Cuomo: GOP Tax Reform Bill Would ‘Rape and Pillage’ New York

Andrew Cuomo/ Getty Images
Andrew Cuomo / Getty Images

New York Gov. Andrew Cuomo (D.) suggested that the Republican tax reform plan would "rape and pillage" New York as he called for New York's Republican congressmen to vote against the legislation.

"Let Rep. Lee [Zeldin] say ‘I’ll resign. Let [Rep. Peter] King say ‘I’ll resign.’ Let [Rep. John] Faso say ‘I’ll resign. I didn’t come down to Congress to rape and pillage the people of my district," Cuomo said of the New York Republicans while speaking to editorial board members in New York last week.

The New York governor mainly took issue with the proposed repeal of state and local tax deductions, which would prevent New York residents who itemize from writing off property and state income taxes on their federal returns, USA Today affiliate Lohud reported.

Faso said Cuomo's "rape and pillage" comments went too far.

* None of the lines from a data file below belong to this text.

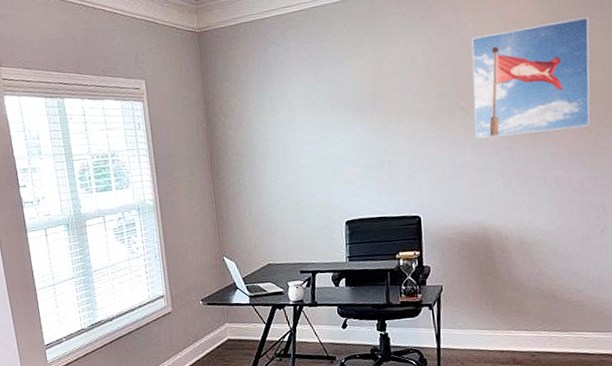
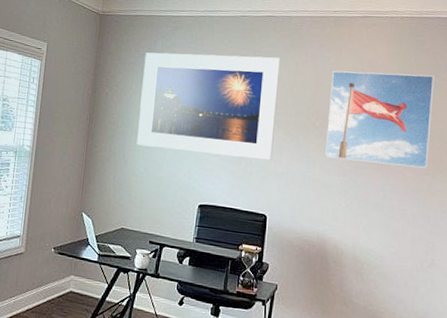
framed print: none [257,36,418,172] -> present [137,52,281,161]

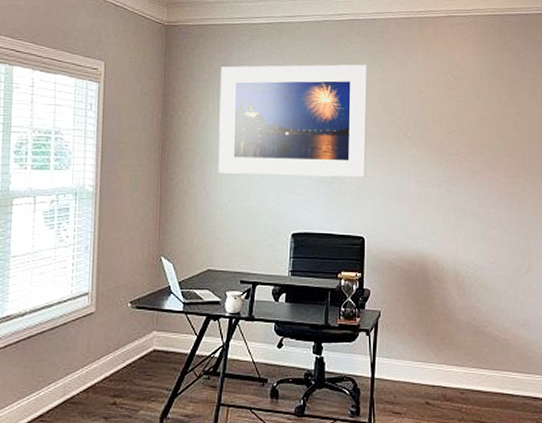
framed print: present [325,70,434,168] -> none [419,74,520,171]

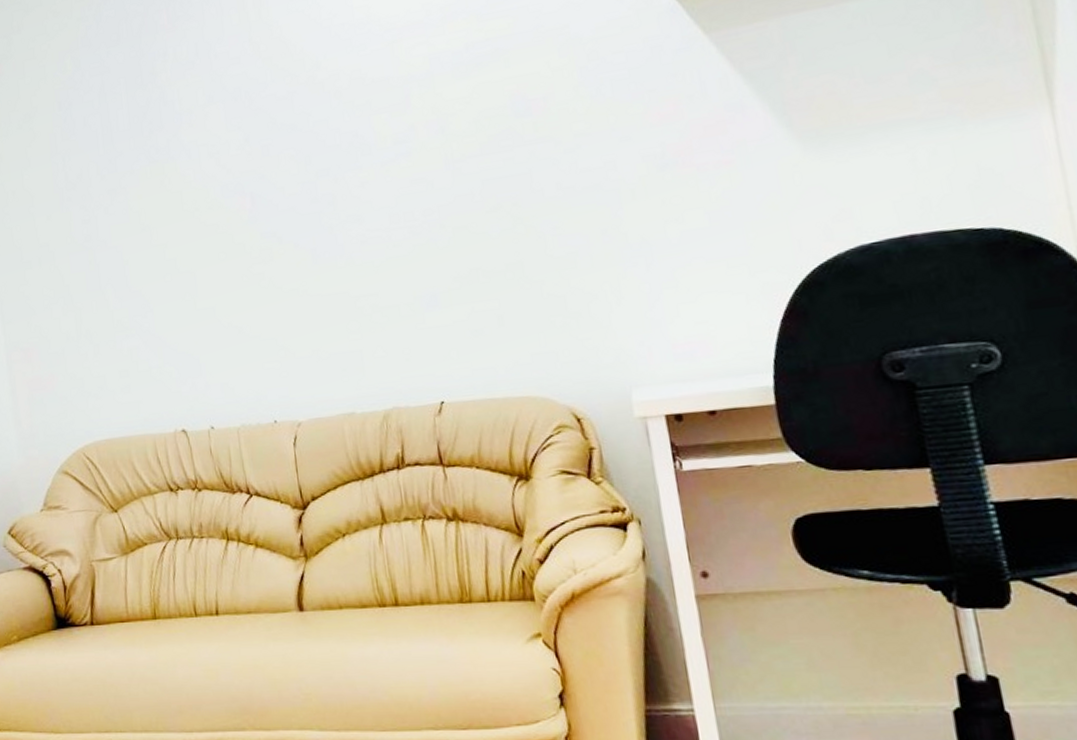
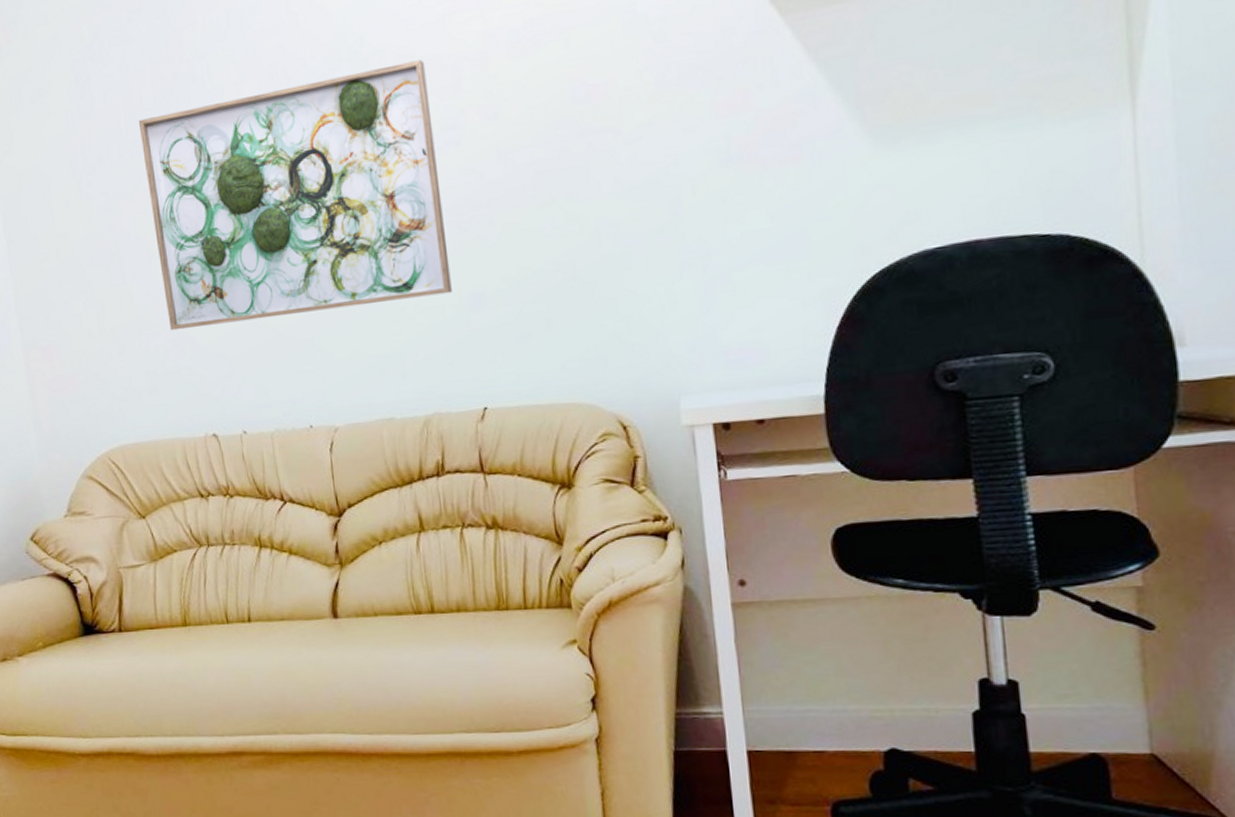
wall art: none [115,81,407,332] -> present [138,60,452,331]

"Gov. Cuomo’s comments are outrageous, particularly in regard to national news about sexual harassment over the past few weeks," Faso said in a statement. "He needs to be more careful in his choice of words."

Zeldin wrote that Cuomo should focus on tax relief.

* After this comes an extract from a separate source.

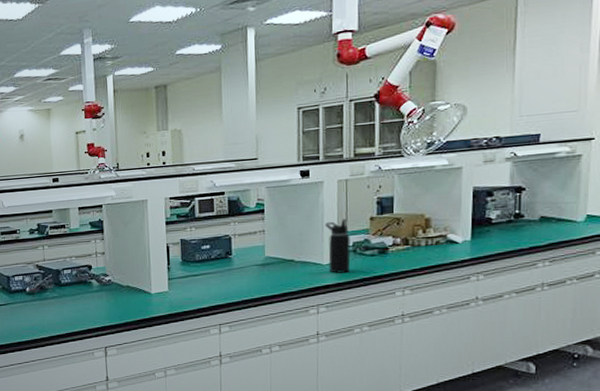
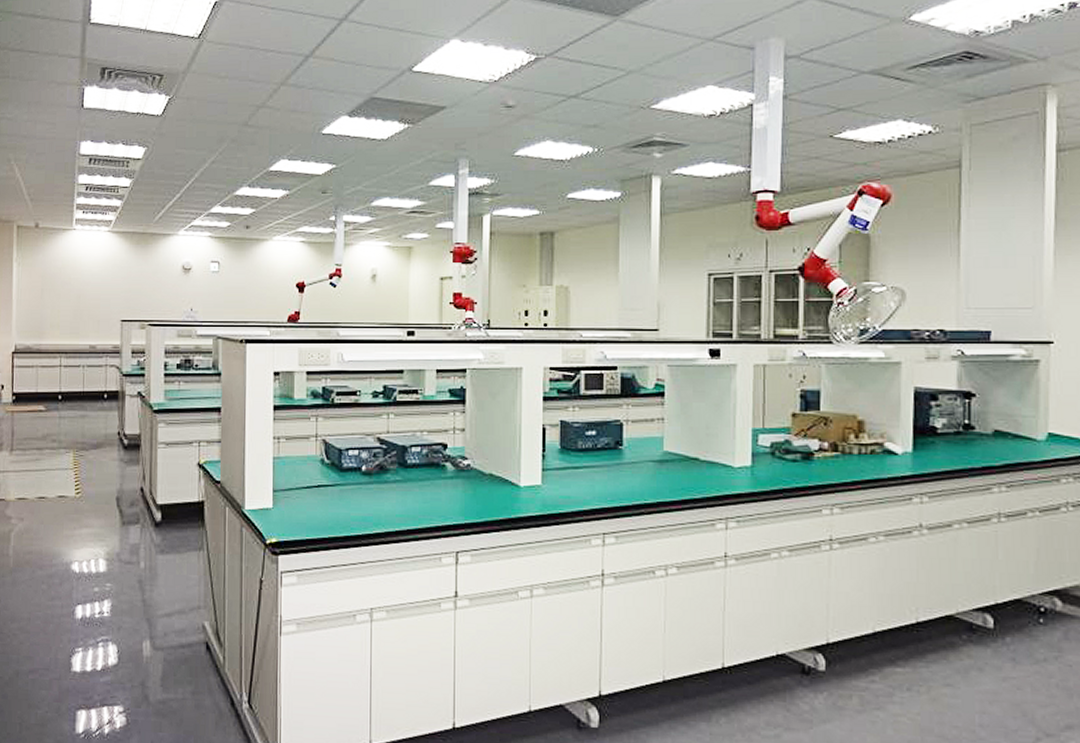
water bottle: present [324,219,351,273] -> none [737,413,768,480]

"I'm really quite disappointed that he is left with ZERO focus or any new ideas at all on how Albany can deliver desperately needed tax relief," Zeldin wrote.

King said he was surprised and disappointed by Cuomo's remarks.

"I called him over the weekend and he got back to me, and I'll just leave it that we, I believe, have resolved our differences," King said. "I don't resign. I stand and fight."

Cuomo has frequently feuded with Republican lawmakers in his state. In October, he called New York Republican congressmen "Benedict Arnolds" in response to their support for the 2018 fiscal year budget in the House. The reference to the American Revolutionary War general infamous for switching sides to the British reflected Cuomo's view that New York Republican's support for the budget was a betrayal to New York's best interests.